Não é bem assim. Em meu primeiro post sobre o assunto, em 29 de junho, um dia depois dos incidentes, qualifiquei a situação de "golpe de Estado". Era, então, a percepção geral do caso - inclusive dos EUA. O próprio presidente americano, Barack Obama, chegou a usar o termo "golpe". Com o passar dos dias, porém, ficou evidente que o contexto era bem mais confuso do que parecia à primeira vista, sobretudo levando-se em conta que havia um elemento crucial em questão - o chavismo de Zelaya e sua clara intenção de emular o mestre. Esse fator embaralhava consideravelmente o problema. O que era um golpe passou a ter ingredientes de contragolpe.

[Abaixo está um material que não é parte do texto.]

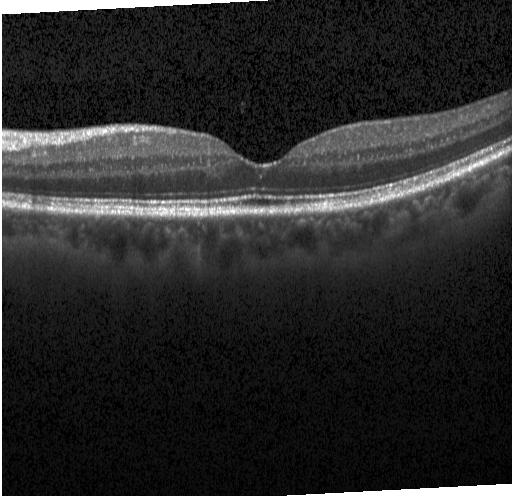

Diagnosis: no CNV, DME, or drusen.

Mesmo o telegrama de Llorens, embora afirme categoricamente que a remoção de Zelaya do poder foi ilegal, reconhece que a Constituição hondurenha não é clara sobre os procedimentos de impeachment nem sobre a pretensão do presidente de convocar um referendo para alterá-la - de acordo com o script chavista.

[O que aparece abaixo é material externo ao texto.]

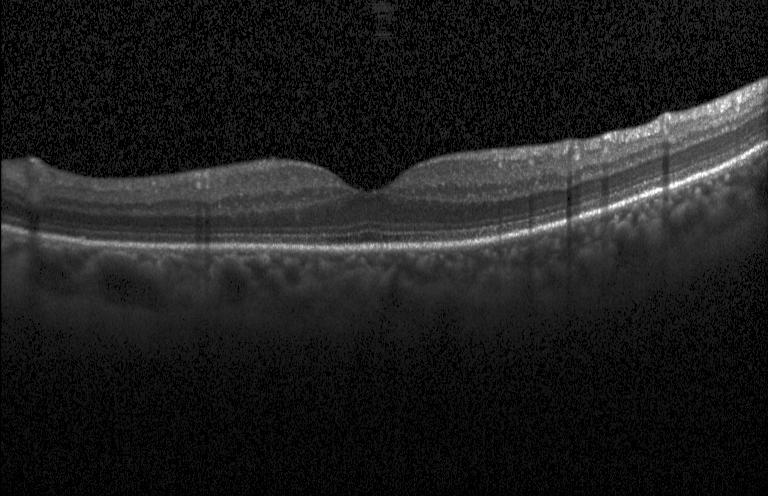
Dx: neither choroidal neovascularization, diabetic macular edema, nor drusen.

Ademais, o telegrama de Llorens é apenas uma das opiniões americanas sobre o caso. Um estudo jurídico preparado a pedido do Congresso dos EUA, no ano passado, chegou a uma conclusão diametralmente distinta: para esses especialistas, a remoção de Zelaya respeitou a Constituição. Foi com base nesse estudo que este blog passou a aceitar o argumento de que não houve golpe em Honduras. Agora, considerando-se ambas as conclusões, é possível perceber que o problema hondurenho de fato não é tão simples quanto certa retórica militante lulista faz supor.
Por fim, é interessante notar a dupla moral no discurso de lulistas que estão explorando o texto de Llorens como prova incontestável de que houve golpe em Honduras - e de que, por conseguinte, toda opinião contrária a essa é reacionária. É lícito perguntar se os lulistas que ora brandem o telegrama de Tegucigalpa têm a mesma opinião positiva sobre outros documentos diplomáticos vazados pelo WikiLeaks - como o que qualifica Chávez de "louco", o que diz que o MST é obstáculo à luta contra o terrorismo e o que afirma que o governo Lula é tomado pela corrupção.
O próprio Lula tratou de responder a essa questão, ao dizer que os documentos diplomáticos americanos que comentam os escândalos de seu governo "não merecem ser levados a sério". E ele completou: "Na verdade, não sou obrigado a acreditar num telegrama do embaixador americano".